_Excerpted records_

========================

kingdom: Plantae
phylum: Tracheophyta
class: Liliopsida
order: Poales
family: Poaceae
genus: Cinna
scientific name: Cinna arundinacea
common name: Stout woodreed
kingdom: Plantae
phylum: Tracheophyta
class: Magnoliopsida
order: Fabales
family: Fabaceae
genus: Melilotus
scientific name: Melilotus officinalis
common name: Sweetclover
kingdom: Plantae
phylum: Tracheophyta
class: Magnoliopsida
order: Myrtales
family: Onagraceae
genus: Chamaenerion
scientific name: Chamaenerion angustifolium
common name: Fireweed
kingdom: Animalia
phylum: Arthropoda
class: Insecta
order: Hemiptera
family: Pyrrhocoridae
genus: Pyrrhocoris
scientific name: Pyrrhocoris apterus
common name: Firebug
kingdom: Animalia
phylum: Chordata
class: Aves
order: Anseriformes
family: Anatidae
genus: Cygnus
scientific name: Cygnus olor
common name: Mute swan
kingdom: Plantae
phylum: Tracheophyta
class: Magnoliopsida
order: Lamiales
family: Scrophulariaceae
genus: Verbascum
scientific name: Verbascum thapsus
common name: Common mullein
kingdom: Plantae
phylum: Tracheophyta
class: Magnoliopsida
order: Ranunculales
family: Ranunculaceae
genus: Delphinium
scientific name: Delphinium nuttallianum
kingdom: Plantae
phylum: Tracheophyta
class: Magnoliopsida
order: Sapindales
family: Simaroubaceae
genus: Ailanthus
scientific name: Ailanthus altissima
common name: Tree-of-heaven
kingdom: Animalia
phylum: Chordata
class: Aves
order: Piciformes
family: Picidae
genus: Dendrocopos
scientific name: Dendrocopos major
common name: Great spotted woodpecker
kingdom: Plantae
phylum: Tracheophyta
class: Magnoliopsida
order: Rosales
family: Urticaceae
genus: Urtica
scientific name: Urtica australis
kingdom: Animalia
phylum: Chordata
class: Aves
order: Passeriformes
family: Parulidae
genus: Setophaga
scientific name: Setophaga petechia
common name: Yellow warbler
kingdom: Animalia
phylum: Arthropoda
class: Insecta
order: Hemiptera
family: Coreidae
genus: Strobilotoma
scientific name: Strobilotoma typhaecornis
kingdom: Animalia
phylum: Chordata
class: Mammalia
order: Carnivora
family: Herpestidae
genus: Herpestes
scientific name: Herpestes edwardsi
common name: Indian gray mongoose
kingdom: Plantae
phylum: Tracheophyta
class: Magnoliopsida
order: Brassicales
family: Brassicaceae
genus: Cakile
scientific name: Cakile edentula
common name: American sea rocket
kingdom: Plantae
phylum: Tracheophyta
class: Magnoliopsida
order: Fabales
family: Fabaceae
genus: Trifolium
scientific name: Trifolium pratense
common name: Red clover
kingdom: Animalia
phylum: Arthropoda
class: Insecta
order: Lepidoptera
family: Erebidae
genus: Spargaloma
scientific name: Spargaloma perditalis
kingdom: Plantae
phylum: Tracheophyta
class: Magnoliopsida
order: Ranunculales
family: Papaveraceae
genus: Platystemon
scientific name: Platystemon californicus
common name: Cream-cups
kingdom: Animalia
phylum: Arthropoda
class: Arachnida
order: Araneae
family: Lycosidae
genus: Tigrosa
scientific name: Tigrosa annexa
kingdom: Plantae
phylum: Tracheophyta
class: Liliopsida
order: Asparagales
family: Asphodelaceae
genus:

========================

_Exercise task_
Retype every line of the material above, word for word and in the same order.

_Task result_
kingdom: Plantae
phylum: Tracheophyta
class: Liliopsida
order: Poales
family: Poaceae
genus: Cinna
scientific name: Cinna arundinacea
common name: Stout woodreed
kingdom: Plantae
phylum: Tracheophyta
class: Magnoliopsida
order: Fabales
family: Fabaceae
genus: Melilotus
scientific name: Melilotus officinalis
common name: Sweetclover
kingdom: Plantae
phylum: Tracheophyta
class: Magnoliopsida
order: Myrtales
family: Onagraceae
genus: Chamaenerion
scientific name: Chamaenerion angustifolium
common name: Fireweed
kingdom: Animalia
phylum: Arthropoda
class: Insecta
order: Hemiptera
family: Pyrrhocoridae
genus: Pyrrhocoris
scientific name: Pyrrhocoris apterus
common name: Firebug
kingdom: Animalia
phylum: Chordata
class: Aves
order: Anseriformes
family: Anatidae
genus: Cygnus
scientific name: Cygnus olor
common name: Mute swan
kingdom: Plantae
phylum: Tracheophyta
class: Magnoliopsida
order: Lamiales
family: Scrophulariaceae
genus: Verbascum
scientific name: Verbascum thapsus
common name: Common mullein
kingdom: Plantae
phylum: Tracheophyta
class: Magnoliopsida
order: Ranunculales
family: Ranunculaceae
genus: Delphinium
scientific name: Delphinium nuttallianum
kingdom: Plantae
phylum: Tracheophyta
class: Magnoliopsida
order: Sapindales
family: Simaroubaceae
genus: Ailanthus
scientific name: Ailanthus altissima
common name: Tree-of-heaven
kingdom: Animalia
phylum: Chordata
class: Aves
order: Piciformes
family: Picidae
genus: Dendrocopos
scientific name: Dendrocopos major
common name: Great spotted woodpecker
kingdom: Plantae
phylum: Tracheophyta
class: Magnoliopsida
order: Rosales
family: Urticaceae
genus: Urtica
scientific name: Urtica australis
kingdom: Animalia
phylum: Chordata
class: Aves
order: Passeriformes
family: Parulidae
genus: Setophaga
scientific name: Setophaga petechia
common name: Yellow warbler
kingdom: Animalia
phylum: Arthropoda
class: Insecta
order: Hemiptera
family: Coreidae
genus: Strobilotoma
scientific name: Strobilotoma typhaecornis
kingdom: Animalia
phylum: Chordata
class: Mammalia
order: Carnivora
family: Herpestidae
genus: Herpestes
scientific name: Herpestes edwardsi
common name: Indian gray mongoose
kingdom: Plantae
phylum: Tracheophyta
class: Magnoliopsida
order: Brassicales
family: Brassicaceae
genus: Cakile
scientific name: Cakile edentula
common name: American sea rocket
kingdom: Plantae
phylum: Tracheophyta
class: Magnoliopsida
order: Fabales
family: Fabaceae
genus: Trifolium
scientific name: Trifolium pratense
common name: Red clover
kingdom: Animalia
phylum: Arthropoda
class: Insecta
order: Lepidoptera
family: Erebidae
genus: Spargaloma
scientific name: Spargaloma perditalis
kingdom: Plantae
phylum: Tracheophyta
class: Magnoliopsida
order: Ranunculales
family: Papaveraceae
genus: Platystemon
scientific name: Platystemon californicus
common name: Cream-cups
kingdom: Animalia
phylum: Arthropoda
class: Arachnida
order: Araneae
family: Lycosidae
genus: Tigrosa
scientific name: Tigrosa annexa
kingdom: Plantae
phylum: Tracheophyta
class: Liliopsida
order: Asparagales
family: Asphodelaceae
genus:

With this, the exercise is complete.